◆ **What to produce**:
Update the material below by replacing every "series" with "dataset" and leaving all other text as it is. Omit the pictures from your answer.

Data records
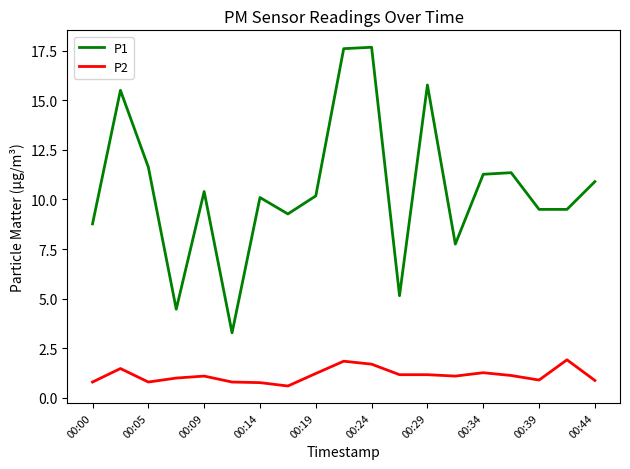

Which series has the widest spread of values?

P1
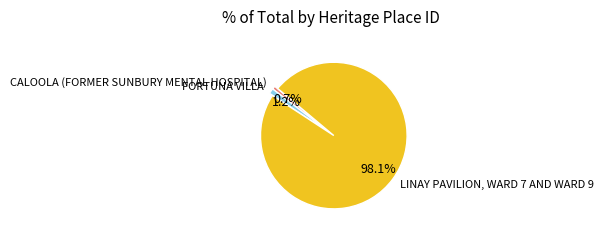

Approximately how many times larger is the value at FORTUNA VILLA compared to CALOOLA (FORMER SUNBURY MENTAL HOSPITAL)?

1.6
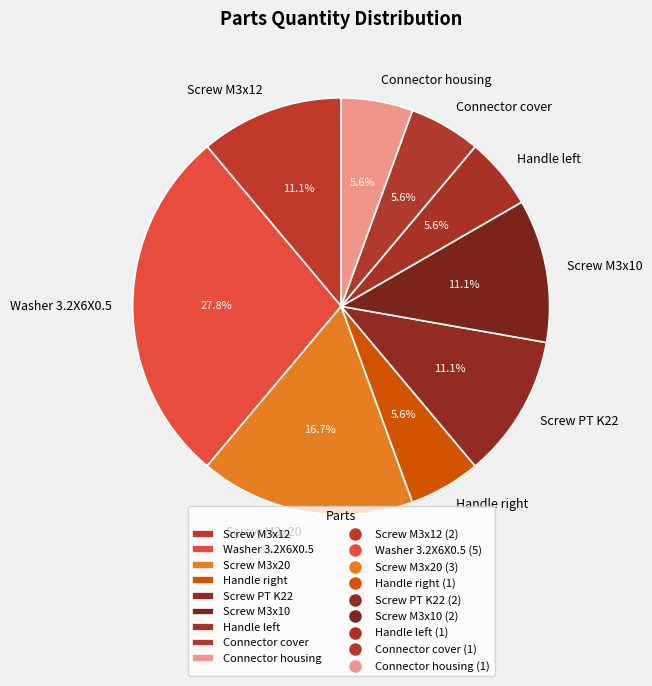

True or false: Connector cover accounts for 18% of the total.

False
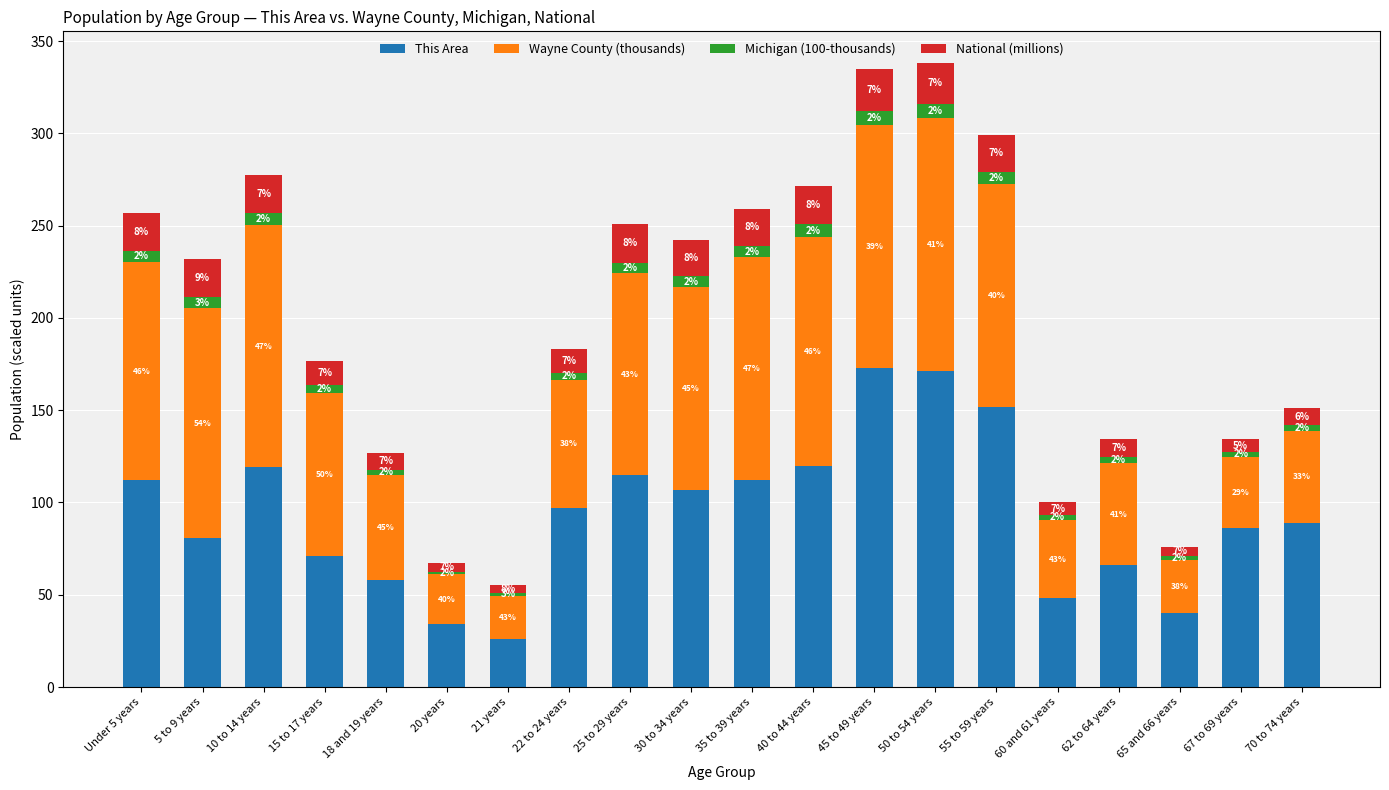

What are all the series names shown in the legend?

This Area, Wayne County (thousands), Michigan (100-thousands), National (millions)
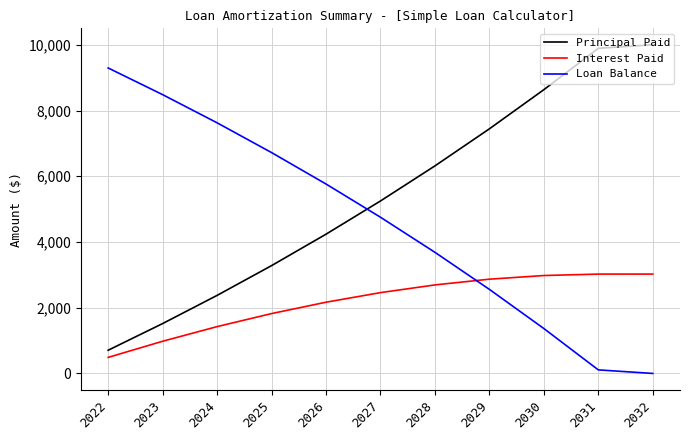

What is the difference between the highest and lowest values at 2030?

7266.8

◆ **Result below**:
Which dataset has the widest spread of values?

P1

Approximately how many times larger is the value at FORTUNA VILLA compared to CALOOLA (FORMER SUNBURY MENTAL HOSPITAL)?

1.6

True or false: Connector cover accounts for 18% of the total.

False

What are all the dataset names shown in the legend?

This Area, Wayne County (thousands), Michigan (100-thousands), National (millions)

What is the difference between the highest and lowest values at 2030?

7266.8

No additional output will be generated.